WHAT THE TASK REQUIRES
Pick out every line of the entries below where "down" occurs, and copy those lines.

+++ MATERIAL SHOWN

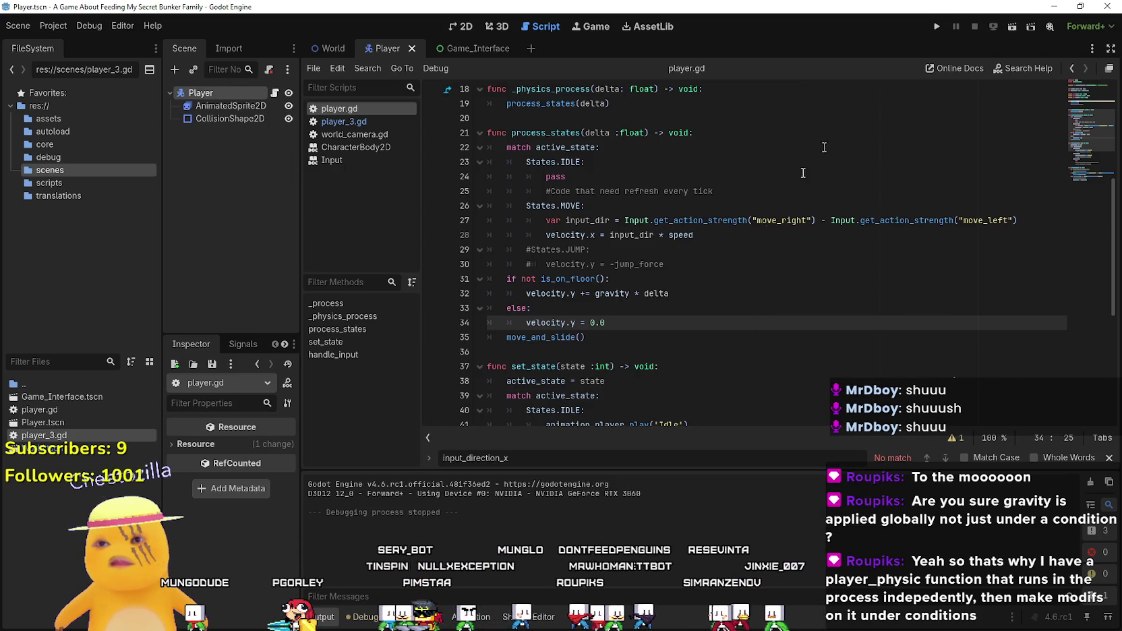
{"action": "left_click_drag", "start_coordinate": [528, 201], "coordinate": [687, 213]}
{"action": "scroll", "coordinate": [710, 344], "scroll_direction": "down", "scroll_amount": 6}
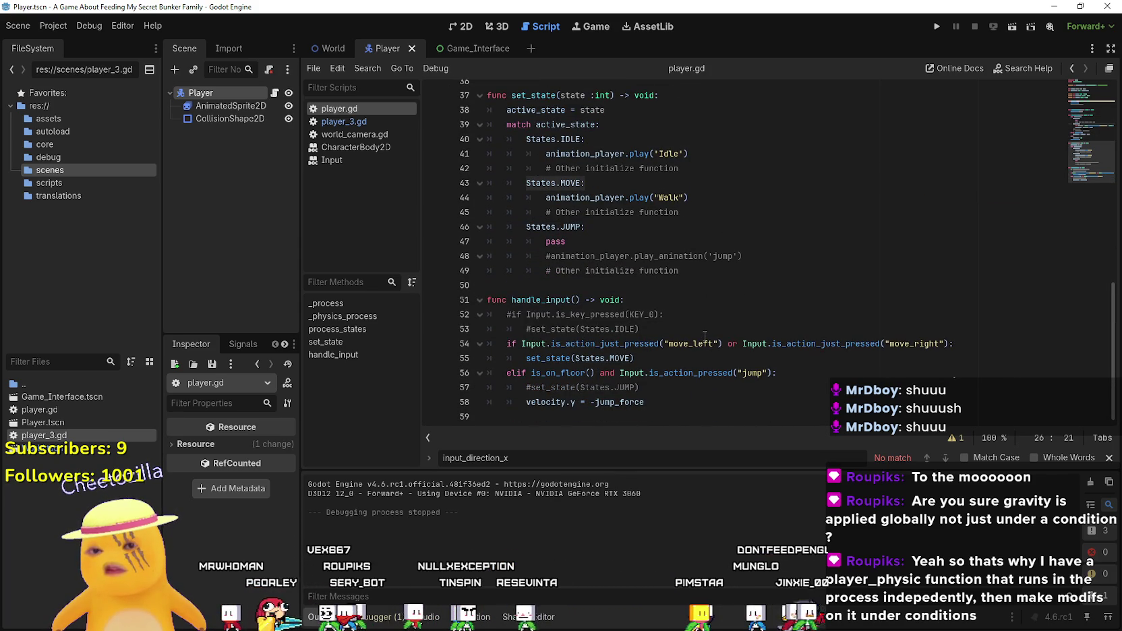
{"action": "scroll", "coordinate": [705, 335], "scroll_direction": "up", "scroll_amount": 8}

++++++
+++ MATERIAL SHOWN

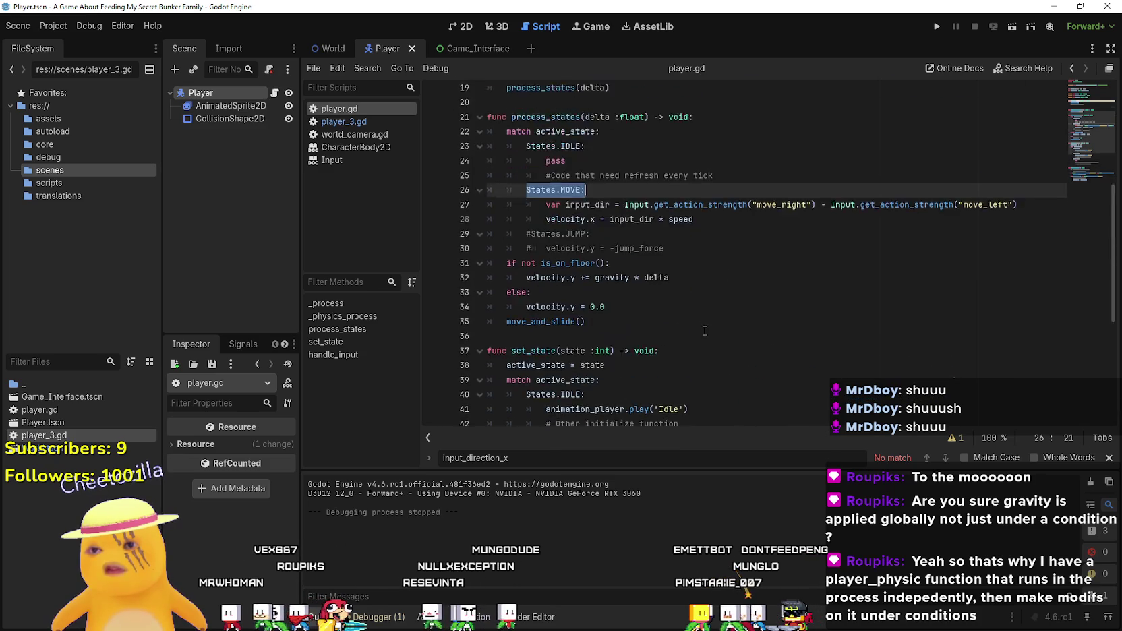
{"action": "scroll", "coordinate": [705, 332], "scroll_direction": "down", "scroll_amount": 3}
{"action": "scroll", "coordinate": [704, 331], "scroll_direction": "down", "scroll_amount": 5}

++++++

TASK RESULT
{"action": "scroll", "coordinate": [710, 344], "scroll_direction": "down", "scroll_amount": 6}
{"action": "scroll", "coordinate": [705, 332], "scroll_direction": "down", "scroll_amount": 3}
{"action": "scroll", "coordinate": [704, 331], "scroll_direction": "down", "scroll_amount": 5}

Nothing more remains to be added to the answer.